## [ESERCIZI PROPOSTI]
a - Riscrivi in forma più breve il paragrafo del testo sulle elezioni in Sardegna che comincia con «I primi dati di queste elezioni», conservandone i fatti principali.
b - Prosegui il testo sulle elezioni in Sardegna dopo la sua ultima frase.

## [TESTO]
Andrea Pubusa con un commento di Tonino Dessì
I primi dati di queste elezioni sono desolanti e comprovano il grave stato di salute della nostra democrazia. Anzitutto il tasso elevato di astensiomi: quasi meta’ dei sardi non va a votare e il problema non è di chi diserta l’urna, è di chi, le liste, non offre stimoli per meritare il voto. In questo contesto chi vince è sempre perdente, non rappresenta le comunità, ma solo una piccola parte di esse, consorterie e il loro piccolo seguito e poco più.
La seconda evidenza non è meno preoccupante. I primi eletti sono nove i sindaci di piccoli centri con un solo candidato. nei quali l’affluenza è stata di oltre il 50% (percentuale che in caso di un solo candidato vale come quorum), quota sufficiente per eleggere l’unico candidato a primo cittadino del paese. Ma il fatto che non ci sia competizione elettorale è di per sé indice di una democrazia morta.
Quali questi comuni democraticamente deficitari? Ortueri nel Nuorese (Francesco Carta), Sorradile nell’Oristanese (Pietro Arca) e Illorai (Titino Sebastiano Cau, di fatto primo sindaco leghista nella Regione) e Putifigari (Giacomo Contini) nel Sassarese.
E gli altri risultati? Pessimi. Il testa a testa a Cagliari tra Ghirra e Truzzu non è mai esistito se non nella fantasia degli strateghi del centrosinistra. Truzzu ha vinto a man bassa. Neanche ballottaggio come a Sassari. Anche ad Alghero il centrodestra fa cappotto.

## [DATI FORNITI]
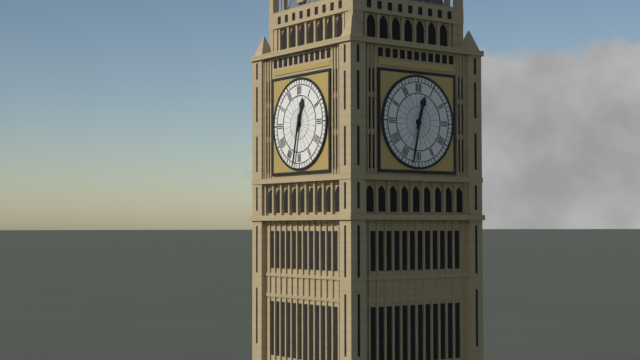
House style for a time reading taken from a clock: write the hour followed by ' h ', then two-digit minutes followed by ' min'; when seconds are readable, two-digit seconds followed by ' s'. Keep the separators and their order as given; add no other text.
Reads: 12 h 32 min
==
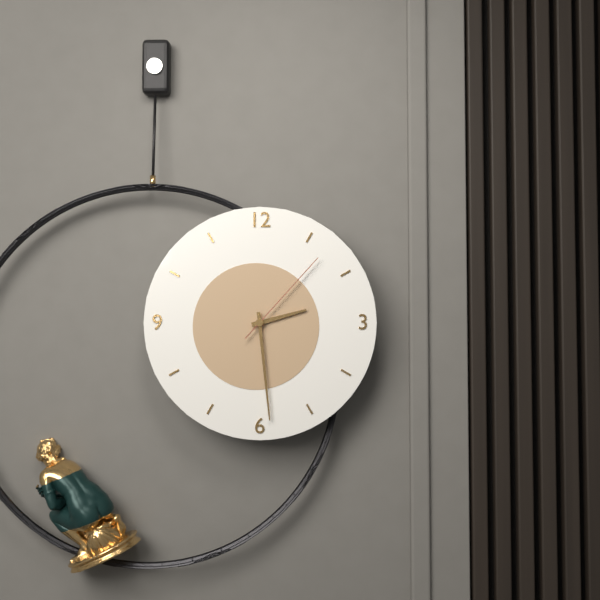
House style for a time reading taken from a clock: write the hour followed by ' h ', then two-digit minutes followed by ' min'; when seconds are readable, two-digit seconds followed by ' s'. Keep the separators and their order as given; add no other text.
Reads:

## [SOLUZIONI DEGLI ESERCIZI]
a - I primi dati elettorali sono desolanti e mostrano il grave stato di salute della democrazia. L'astensione è elevata: quasi metà dei sardi non vota. La responsabilità non è di chi diserta l'urna, ma delle liste che non offrono stimoli per meritare il voto. Per questo chi vince non rappresenta le comunità, ma solo una piccola parte di esse: consorterie e il loro piccolo seguito.

b -
Fra i tanti vulnus a Cagliari c’è anche quello inferto dai pentastellati ai propri elettori e al sistema democratico non presentando la lista. E loro, con disinvoltura, pensano che sia solo una questione interna. Del resto, nel capoluogo l’attacco al sistema democratico sta all’origine di queste elezioni ed è venuto dall’ex sindaco Massimo Zeddaa e dal centrosinistra, che hanno abbandonato Palazzo Baccaredda sulla base di un calcolo di schieramento alle elezioni regionali. E - da grandi strateghi del pisello - hanno sbagliato i conti: hanno consegnato già la Regione al centrodestra, e a Cagliari hanno fatto il bis.
Il disastro dunque è servito. I risultati elettorali, a partire dal calo di votanti, ne sono una logica e ovvia conseguenza
3 commenti
1 Tonino Dessì
17 Giugno 2019 - 09:20
Non si va manco al ballottaggio, parrebbe.
Quando Venerdì mattina una fonte “informata” mi ha parlato dell’esistenza di un sondaggio che dava l’on. Truzzu in vantaggio sull’assessora uscente Ghirra tanto da vincere al primo turno, son rimasto combattuto fra incredulità e preoccupazione.
Nella serata di ieri, la diffusione del dato partecipativo alla chiusura dei seggi cagliaritani mi ha fatto pensare che quel sondaggio fosse smentito dai fatti: una volta la partecipazione degli elettori di sinistra era militante e l’astensione penalizzava i partiti moderati.
L’andamento “testa a testa” dello spoglio in nottata mi confermava che se una parte ampia di elettorato democratico non si era schiodata dall’astensione, anche una parte del tradizionale elettorato moderato sembrava non aver gradito la candidatura di un esponente di estrema destra, mentre il risultato marginale, ma non insignificante della lista Verdes sembrava consentire almeno il secondo turno.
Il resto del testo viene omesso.